Here we are again with Part 2 of our mini blog series for VMware’s Adaptive Queue Depth Algorithm (AQDA) and Storage I/O Control (SIOC) features being used in parallel with Quality of Service (QoS) Rate Limiting on a Pure Storage FlashArray!
Let’s jump right in since everything else has been explained in Part 1!
Articles in this series:
Pure Storage & VMware: Adaptive Queueing, Storage I/O Control and QoS (Part 1)
Today’s blog post is going to focus on whether or not you should use Adaptive Queueing (AQDA) on the Pure Storage FlashArray with QoS Rate Limiting enabled.
NOTE: If you are not interested in testing then you can go straight to the What does it all mean? section below.
Adaptive Queue Depth (AQDA) Testing
In order to get a complete picture of whether or not this feature should be enabled there were four main things tested so I could get a good baseline as well as a solid sampling size of configurations:
- Single ESXi Host with a single VM
- Single ESXi host with multiple VMs
- Multiple ESXi hosts with single VM on each host
- Multiple ESXi hosts with multiple VMs on each host
Before we get into the nitty gritty of everything there are a few things to explain about the screenshots so they are easier to understand as you read through them:
- The left side graph is focused on latencies at the various storage levels:
Red: Average Disk/Driver Latency (DAVG)
Blue: Average Kernel Latency (KAVG)
Green: Average Guest Latency (GAVG)
Yellow: Average Queue Latency (QAVG)
- The right side graph is focused on the following three statistics:
Red: Megabytes (MB) read per second
Blue: Megabytes (MB) written per second
Green: Device Queue Depth
Single ESXi host with a single VM
This was obviously the easiest of all the tests and was really used as a simple baseline of what we can expect from a behavioral perspective.
This VM was pushing a 50/50 split of reads and writes at 32k sizes and pushing 10,000 IOPs to the FlashArray. To begin with we got a standard baseline of what it looks like with no QoS, AQDA, or anything else enabled:
As you can see above the VM is pushing ~300MB/s a second and the queue depth is set to 64 for the underlying datastore (right side), The average latency for the driver and guest are lockstep at sub-ms latencies with the kernel and queue times way at the bottom and don’t come into play right now (left side).
Okay, so what do things look like when we add QoS into the mix? I set the limit at 75MB/s (a value taken from a real world case that was opened) and watched what happened:
Here again I don’t see anything all too unexpected. The combined read and write workload drop to ~75MB/s just as it was set on the FlashArray volume. In parallel we notice that the driver and Guest OS latency increase to ~3ms, which again makes sense as we cut the bandwidth availability to the volume but the guest continues to try and send a larger amount. Once again, nothing much for ESXi to do thus, no real latency in the queue or kernel statistics.

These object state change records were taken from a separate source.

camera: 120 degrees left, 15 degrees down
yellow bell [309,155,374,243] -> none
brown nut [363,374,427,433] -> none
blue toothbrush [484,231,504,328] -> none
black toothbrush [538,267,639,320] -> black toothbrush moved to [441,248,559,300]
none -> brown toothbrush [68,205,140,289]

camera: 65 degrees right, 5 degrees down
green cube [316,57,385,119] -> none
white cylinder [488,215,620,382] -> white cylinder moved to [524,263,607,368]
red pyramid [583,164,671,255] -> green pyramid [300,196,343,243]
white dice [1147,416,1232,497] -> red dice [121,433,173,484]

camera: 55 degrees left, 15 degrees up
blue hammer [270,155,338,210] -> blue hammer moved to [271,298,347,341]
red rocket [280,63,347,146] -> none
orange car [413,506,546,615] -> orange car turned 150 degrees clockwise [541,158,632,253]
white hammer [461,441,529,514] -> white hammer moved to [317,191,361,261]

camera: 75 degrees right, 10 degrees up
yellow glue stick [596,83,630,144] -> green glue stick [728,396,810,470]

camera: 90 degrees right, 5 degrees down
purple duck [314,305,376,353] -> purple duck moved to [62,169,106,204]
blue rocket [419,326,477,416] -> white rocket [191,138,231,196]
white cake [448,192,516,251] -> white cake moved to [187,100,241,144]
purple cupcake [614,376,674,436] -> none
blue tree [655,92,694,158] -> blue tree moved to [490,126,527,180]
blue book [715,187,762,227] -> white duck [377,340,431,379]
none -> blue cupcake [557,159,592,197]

Now we add AQDA into the mix and see what happens with our statistics:
This graph will look much more interesting and is still something that is being investigated by myself internally. Here you will notice that, once AQDA was enabled, there was no real change to any of the latency (starting on the far left of each graph). In reviewing the FlashArray we were limiting the read and write workload but didn’t appear as though we were sending back TASK_SET_FULL responses to the ESXi host. I wondered if I simply wasn’t rate limiting it enough so you will see the incremental increases on the left graph, and incremental drops in bandwidth on the right, as I tried various rate limiting values until I got all the way down to 1MB/s. Adaptive Queueing never kicked in (due to not receiving TASK_SET_FULL responses) and thus wasn’t used.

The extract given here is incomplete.